Portfolio revaluation

The entire portfolio was independently revalued at 30 June 2010, with net market value decreasing 1.1% from the valuation carried out at 31 December 2009 prior to the effect of foreign exchange translations. Including the impact of foreign exchange, the overall net market value increased 0.3% to €2,847.2 million as compared to €2,839.2 million at year end 2009.

Continental European assets recorded an overall valuation decline of 1.4% from €2,345.7 million to €2,312.2 million over the six months to June 2010, including movements in the Swedish krona exchange rate. Excluding this currency effect, continental European asset values fell 1.65% over the same period. Property values in Northern Europe and Central Europe fell 2.05% and 1.95% respectively, whilst Southern Europe suffered a more modest decline of 1.4%. These valuations demonstrate a marked slowdown in the rate of portfolio value decline from the 6.2% fall suffered in the second half of 2009 and the 9.2% decline in the first half of 2009, driven by a reduction in cap rates across most markets offset by further softening of rental values and a repricing of shorter dated income across the portfolio.

The UK witnessed a slight increase in values in the six months to June 2010, increasing 1.2% to £444.5 million from £439.2 million at the end of 2009, driven by improving market sentiment and strong demand from institutions, UK retail funds and overseas investors. The strengthening of the sterling exchange rate during the first half of 2010 took the total value of the UK portfolio up 8.4% in euro terms, to €535.0 million from €493.5 million at end 2009.

The net initial yield[2] of the portfolio at 30 June 2010 decreased to 7.7% from 8.4% at 31 December 2009, taking into account the slight decline in value and lower annualised in-place rental income.

Portfolio performance

ProLogis (NYSE: PLD), PEPR's external manager, has maintained strong leasing momentum during the second quarter, with 31 lease transactions covering 249,500 square metres being completed. Five leases, covering 41,900 square metres, were new leases in Czech Republic, France, Germany and Poland. A further eight leases were expansions, adding 9,800 square metres to existing customers' supply chains. The remaining 18 transactions were lease renewals with customers such as Carrefour, FM Logistics, Geodis, Iron Mountain and John Lewis.

These transactions resulted in a weighted average rental decline of 7.7% over the expiring rental level, in line with management expectations given market rental decreases of between 5-20% across Europe. The level of over-renting inherent in the portfolio has reduced to 3.4% at 30 June 2010.

Of the 36 lease breaks and expiries during the first six months, covering 356,900 square metres, 12 were exercised representing 146,000 square metres. This resulted in a customer retention rate of 65% by rental value for the half-year, at the top end of PEPR's historical average customer retention rate. It is likely that PEPR's customer retention rate and portfolio occupancy will deteriorate in the third quarter before staging a recovery in the final quarter and into 2011 given the continued weakness in the occupational markets.

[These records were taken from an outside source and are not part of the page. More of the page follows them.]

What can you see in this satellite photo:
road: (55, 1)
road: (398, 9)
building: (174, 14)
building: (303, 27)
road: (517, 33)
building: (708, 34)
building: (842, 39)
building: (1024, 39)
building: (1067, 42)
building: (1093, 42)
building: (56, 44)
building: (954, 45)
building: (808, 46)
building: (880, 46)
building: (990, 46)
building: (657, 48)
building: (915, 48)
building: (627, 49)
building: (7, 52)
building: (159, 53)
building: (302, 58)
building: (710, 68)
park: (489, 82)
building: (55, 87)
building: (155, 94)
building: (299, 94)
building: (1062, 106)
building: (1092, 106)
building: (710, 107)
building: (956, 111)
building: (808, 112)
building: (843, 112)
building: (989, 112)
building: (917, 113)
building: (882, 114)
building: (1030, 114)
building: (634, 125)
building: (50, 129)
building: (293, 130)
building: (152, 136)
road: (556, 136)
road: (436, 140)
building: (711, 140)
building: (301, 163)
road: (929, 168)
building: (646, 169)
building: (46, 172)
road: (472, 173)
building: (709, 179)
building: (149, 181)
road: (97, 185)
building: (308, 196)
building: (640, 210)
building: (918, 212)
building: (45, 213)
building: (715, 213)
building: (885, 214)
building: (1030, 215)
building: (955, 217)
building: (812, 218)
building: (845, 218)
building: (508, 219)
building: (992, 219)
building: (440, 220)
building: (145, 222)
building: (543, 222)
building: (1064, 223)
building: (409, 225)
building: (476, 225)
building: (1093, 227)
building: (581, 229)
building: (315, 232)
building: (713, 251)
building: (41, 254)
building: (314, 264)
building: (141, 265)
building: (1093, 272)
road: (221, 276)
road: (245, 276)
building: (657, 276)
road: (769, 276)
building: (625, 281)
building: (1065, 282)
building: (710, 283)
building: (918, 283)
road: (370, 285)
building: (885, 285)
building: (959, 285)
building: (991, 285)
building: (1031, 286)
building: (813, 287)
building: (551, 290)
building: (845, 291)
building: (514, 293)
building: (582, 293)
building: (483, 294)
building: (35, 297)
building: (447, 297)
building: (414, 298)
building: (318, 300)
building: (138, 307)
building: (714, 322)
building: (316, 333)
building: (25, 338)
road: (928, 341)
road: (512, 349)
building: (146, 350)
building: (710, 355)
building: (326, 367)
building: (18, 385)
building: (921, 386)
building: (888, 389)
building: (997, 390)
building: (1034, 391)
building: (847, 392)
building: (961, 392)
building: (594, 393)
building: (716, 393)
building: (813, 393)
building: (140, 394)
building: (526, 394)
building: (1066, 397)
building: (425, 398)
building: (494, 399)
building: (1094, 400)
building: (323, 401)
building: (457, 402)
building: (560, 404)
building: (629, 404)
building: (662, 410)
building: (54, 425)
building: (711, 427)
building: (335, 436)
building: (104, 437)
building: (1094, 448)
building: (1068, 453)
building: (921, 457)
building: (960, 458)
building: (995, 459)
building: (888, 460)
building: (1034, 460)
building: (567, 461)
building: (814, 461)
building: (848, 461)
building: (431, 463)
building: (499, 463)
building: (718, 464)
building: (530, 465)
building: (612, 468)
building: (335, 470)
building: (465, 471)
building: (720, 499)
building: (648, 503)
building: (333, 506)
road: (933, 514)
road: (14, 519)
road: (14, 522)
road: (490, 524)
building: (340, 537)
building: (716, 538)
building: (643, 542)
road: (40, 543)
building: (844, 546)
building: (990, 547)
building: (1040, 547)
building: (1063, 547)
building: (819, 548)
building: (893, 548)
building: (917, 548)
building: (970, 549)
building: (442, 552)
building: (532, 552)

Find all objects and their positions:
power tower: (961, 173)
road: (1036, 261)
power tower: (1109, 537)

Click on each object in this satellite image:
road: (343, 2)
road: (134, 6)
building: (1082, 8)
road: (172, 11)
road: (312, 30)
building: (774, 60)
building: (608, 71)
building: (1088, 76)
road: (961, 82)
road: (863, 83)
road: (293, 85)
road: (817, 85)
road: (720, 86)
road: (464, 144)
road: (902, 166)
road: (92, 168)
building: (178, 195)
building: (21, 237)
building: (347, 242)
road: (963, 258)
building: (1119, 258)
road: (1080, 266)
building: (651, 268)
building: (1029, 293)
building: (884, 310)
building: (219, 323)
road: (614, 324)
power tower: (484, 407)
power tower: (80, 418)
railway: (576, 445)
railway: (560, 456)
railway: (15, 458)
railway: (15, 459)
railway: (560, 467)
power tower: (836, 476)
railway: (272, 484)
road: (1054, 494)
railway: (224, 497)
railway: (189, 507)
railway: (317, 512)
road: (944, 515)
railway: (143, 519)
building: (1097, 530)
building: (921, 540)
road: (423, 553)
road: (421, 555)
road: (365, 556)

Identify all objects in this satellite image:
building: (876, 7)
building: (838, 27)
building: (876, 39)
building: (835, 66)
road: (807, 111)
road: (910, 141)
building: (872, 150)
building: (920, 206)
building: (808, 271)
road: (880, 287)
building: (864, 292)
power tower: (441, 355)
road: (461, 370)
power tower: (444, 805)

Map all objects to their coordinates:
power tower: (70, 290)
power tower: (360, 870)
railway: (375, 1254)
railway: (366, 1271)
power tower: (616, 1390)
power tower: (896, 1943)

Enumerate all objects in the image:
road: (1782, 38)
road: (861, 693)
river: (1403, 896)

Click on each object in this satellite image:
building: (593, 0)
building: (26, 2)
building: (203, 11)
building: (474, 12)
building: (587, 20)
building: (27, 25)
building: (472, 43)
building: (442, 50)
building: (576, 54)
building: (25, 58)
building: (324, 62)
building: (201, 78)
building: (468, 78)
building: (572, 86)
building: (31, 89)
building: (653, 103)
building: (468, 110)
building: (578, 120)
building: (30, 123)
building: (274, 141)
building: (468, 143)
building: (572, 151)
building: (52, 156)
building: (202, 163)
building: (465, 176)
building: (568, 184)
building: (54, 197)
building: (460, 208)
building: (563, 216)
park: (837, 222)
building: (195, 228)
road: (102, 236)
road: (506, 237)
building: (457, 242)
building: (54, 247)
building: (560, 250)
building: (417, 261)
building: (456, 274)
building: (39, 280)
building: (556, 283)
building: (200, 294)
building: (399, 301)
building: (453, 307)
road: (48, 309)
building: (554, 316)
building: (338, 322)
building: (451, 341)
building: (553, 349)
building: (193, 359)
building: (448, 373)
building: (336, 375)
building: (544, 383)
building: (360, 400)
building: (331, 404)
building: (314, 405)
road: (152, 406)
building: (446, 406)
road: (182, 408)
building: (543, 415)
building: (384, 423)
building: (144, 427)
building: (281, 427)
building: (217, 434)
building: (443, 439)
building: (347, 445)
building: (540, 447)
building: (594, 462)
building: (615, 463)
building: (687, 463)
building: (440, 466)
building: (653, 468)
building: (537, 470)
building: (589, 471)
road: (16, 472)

The second quarter of the year saw two instances of customer defaults on leases totalling 7,100 square metres, or less than 0.1% of annualised rental income. PEPR remains focused on monitoring customer performance to minimise future risk. Total accounts receivable from customers for half-year 2010 decreased to €46.4 million, from €48.9 million at 31 March 2010 and from €46.9 million at 31 December 2010. At the end of June 2010, PEPR held a €2.7 million provision for bad and doubtful debts (HY 2009: €1.4 million).

At 30 June 2010, the portfolio comprised 232 distribution facilities, covering 4.9 million square metres across 11 European countries with a net market value of €2.8 billion. The portfolio risk profile remains attractive, with high occupancy of 93.7%, a diversified customer base, and on average 3.4 years to next lease break or 5.4 years to lease expiry. An overview of the portfolio is provided on page 23 of the full statement attached.